So arbeitet man beispielsweise mit der Erkenntnis, dass die Natur ihre Energie aus der Sonne bezieht und diese auch nur soviel nutzt, wie benötigt wird. Ein anderes wichtiges Prinzip ist, dass Formen der Funktion angepasst werden. Die Übernahme dieses Phänomens fand bereits als Leitsatz „Form follows Function“ ins Design Einzug. Auch dass die Natur Kooperation belohnt und Artenvielfalt fördert, findet immer mehr Beachtung. Darüber hinaus fordert sie regionalen Sachverstand und grenzt Exzesse von sich aus ein. Die Natur – im Gegensatz zum Menschen – kennt ihre Grenzen.

Die Bionik zählt als Teil des „Ökokapitalismus“, der nach Paul Hawken, Amory Lovings und Hunter Lovings („Natural Capitalism“ 1999) vier Prinzipien aufweist: Größeres Augenmerk auf die produktivere Nutzung von Ressourcen, Bionik, Dienstleistungs- und Produktabläufe sowie Investitionen in natürliches Kapital.

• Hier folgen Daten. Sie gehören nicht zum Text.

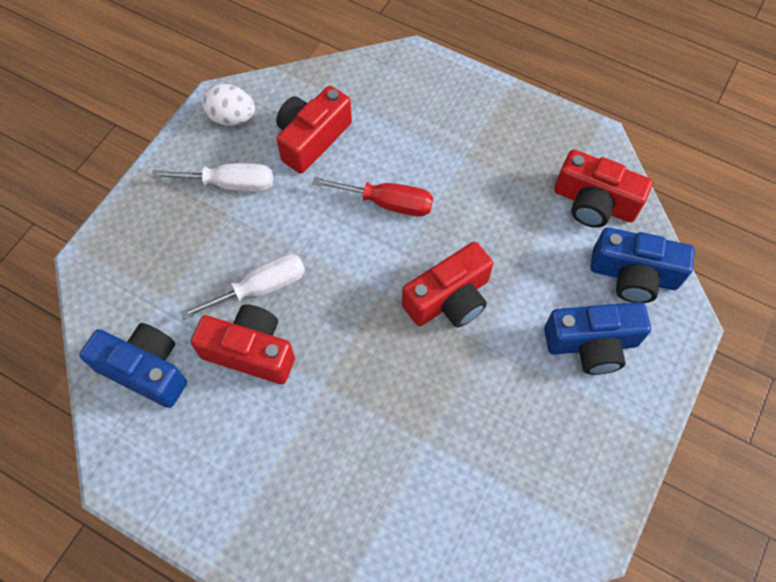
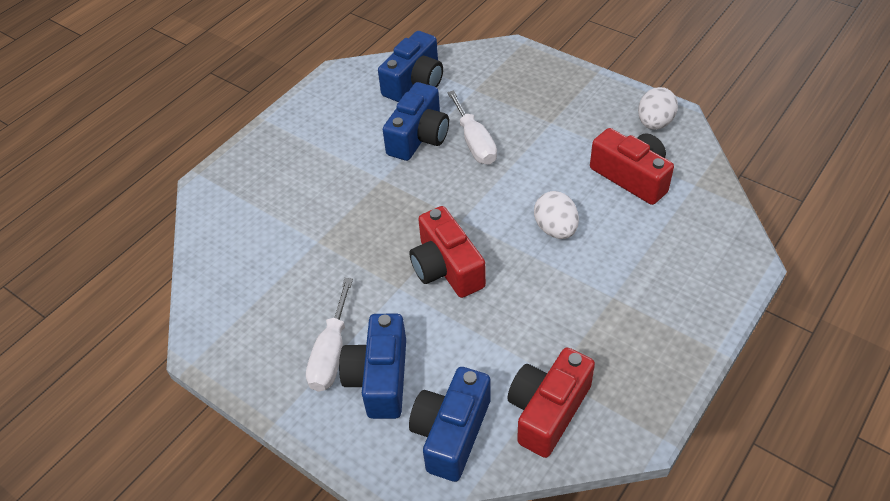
camera: 100 degrees right, 15 degrees down
(230, 184) = (580, 123): white screwdriver -> white screwdriver (331, 353)
(250, 351) = (419, 137): red camera -> blue camera
(388, 203) = (555, 229): red screwdriver -> white egg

Auch die Denkart von Cradle to Cradle lässt sich daran anschließen. Demnach muss ein Gegenstand nach seiner Nutzung in der Lage sein, zur Herstellung eines neuen Produkts beizutragen. Die Forderung stützt sich auf die Beobachtung, dass sich in der Natur Abfallprodukte und Nahrungsangebot die Waage halten. Denker der Cradle to Cradle Schule fordern darüber hinaus eine neue Definition von Recycling. Da momentan eingesetzte Rohstoffe bei jeder Wiederverwendung nicht wirklich recycelt werden würden, sondern nur eine geringere Qualität erreichten und am Ende als Restmüll entsorgt werden müssen. Und das schaffe Probleme. Deshalb sollten von Anfang an Produkte hergestellt werden, die nach ihrer Nutzung vollständig in den Herstellungsprozess wieder eingebunden werden können. Mehr zum Cradle to Cradle Druckverfahren findet ihr hier.

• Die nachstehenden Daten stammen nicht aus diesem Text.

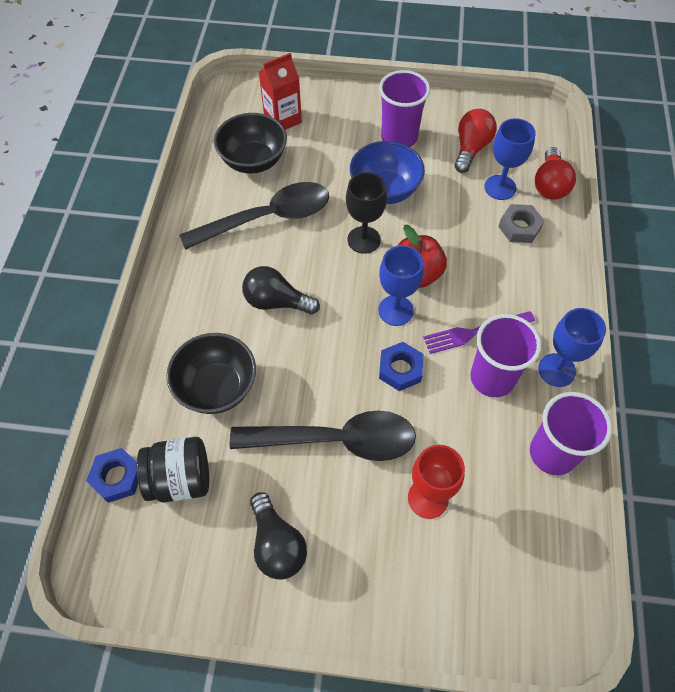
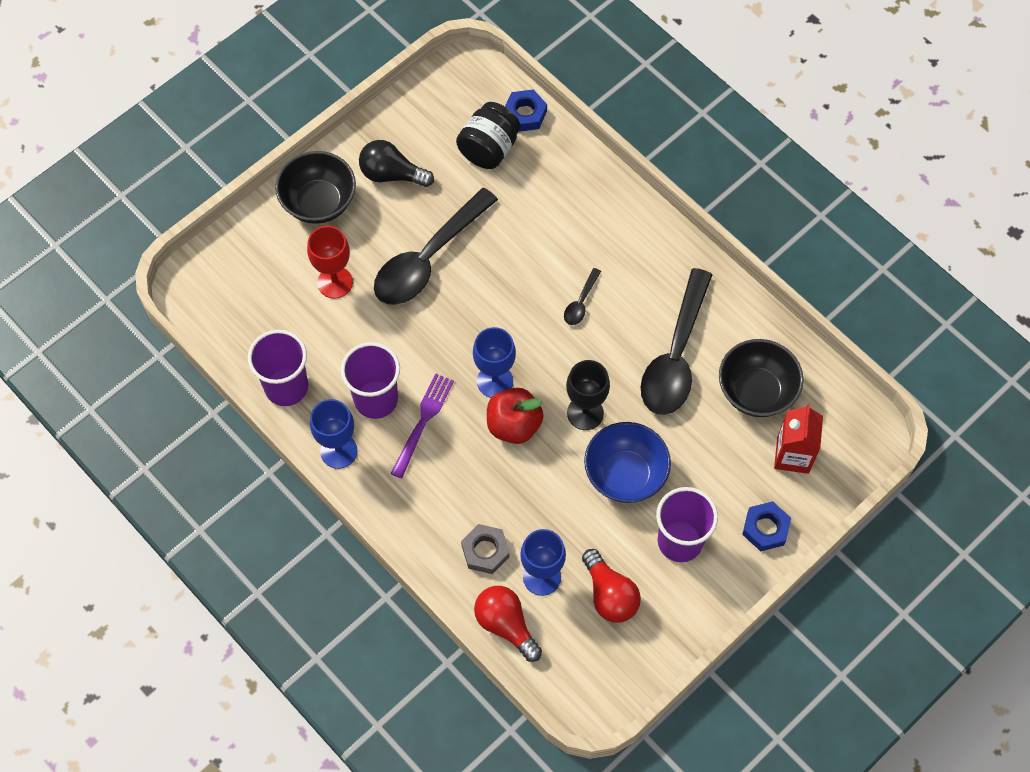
camera: 130 degrees right, 5 degrees up
(217, 387) = (540, 213): black bowl -> black bowl (319, 202)
(276, 302) = (581, 302): black light bulb -> black spoon
(400, 369) = (442, 343): blue nut -> blue nut (765, 528)

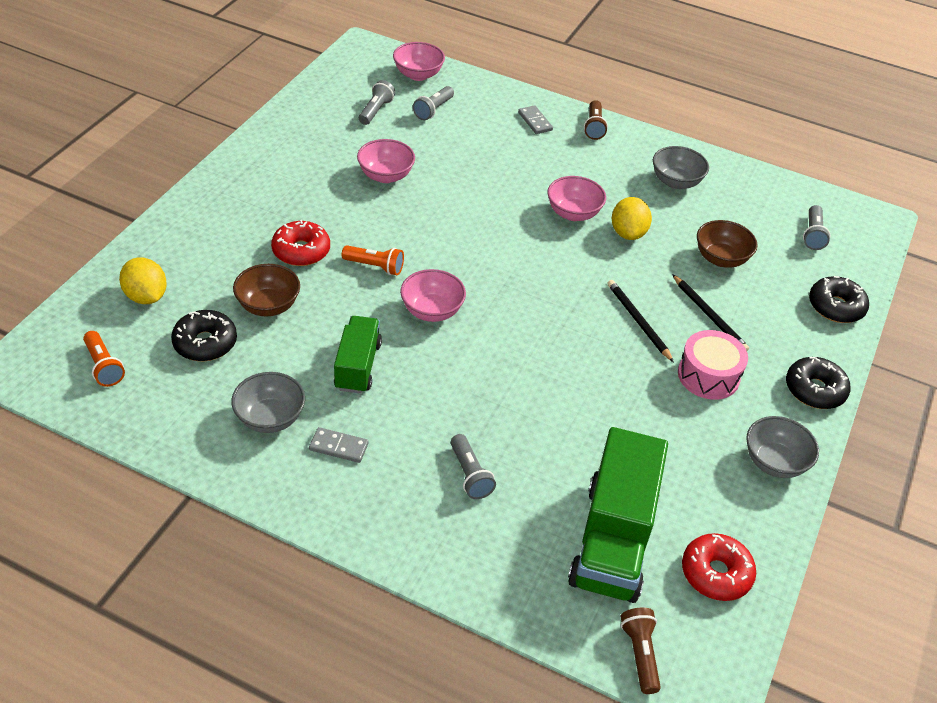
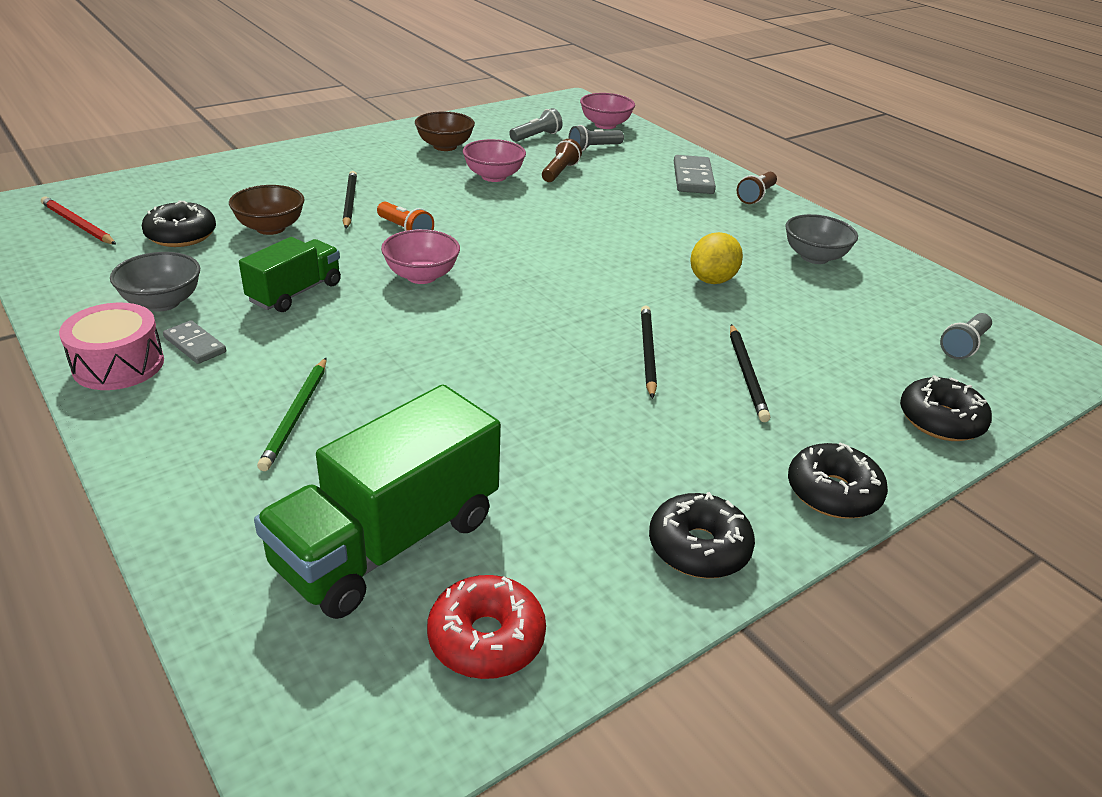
camera: 30 degrees right, 10 degrees down
(104, 366) = (78, 224): orange flashlight -> red pencil
(146, 296) = (176, 193): yellow lemon -> none
(301, 251) = (349, 202): red donut -> black pencil
(470, 474) = (296, 415): grey flashlight -> green pencil
(535, 121) = (693, 178): grey domino -> grey domino, size x1.62
(573, 213) = (663, 249): pink bowl -> none
(640, 654) = (278, 685): brown flashlight -> brown flashlight (560, 172)
(708, 375) = (689, 428): pink drum -> pink drum (118, 364)
(721, 259) = (812, 331): brown bowl -> brown bowl (445, 146)
(774, 462) = (698, 547): grey bowl -> black donut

Das alles muss keine Zukunftsmusik sein und ist es auch nicht mehr. Immer mehr Designer*innen verschreiben sich einem verantwortungsvollen Umgang mit Umwelt, Ressourcen und Mensch. Doch solange unser System auf Konsum und gesteigertes Wachstum ausgelegt ist, wird es schwer, allein durch nachhaltiges Design etwas zu verändern. Versuchen sollten wir es trotzdem alle.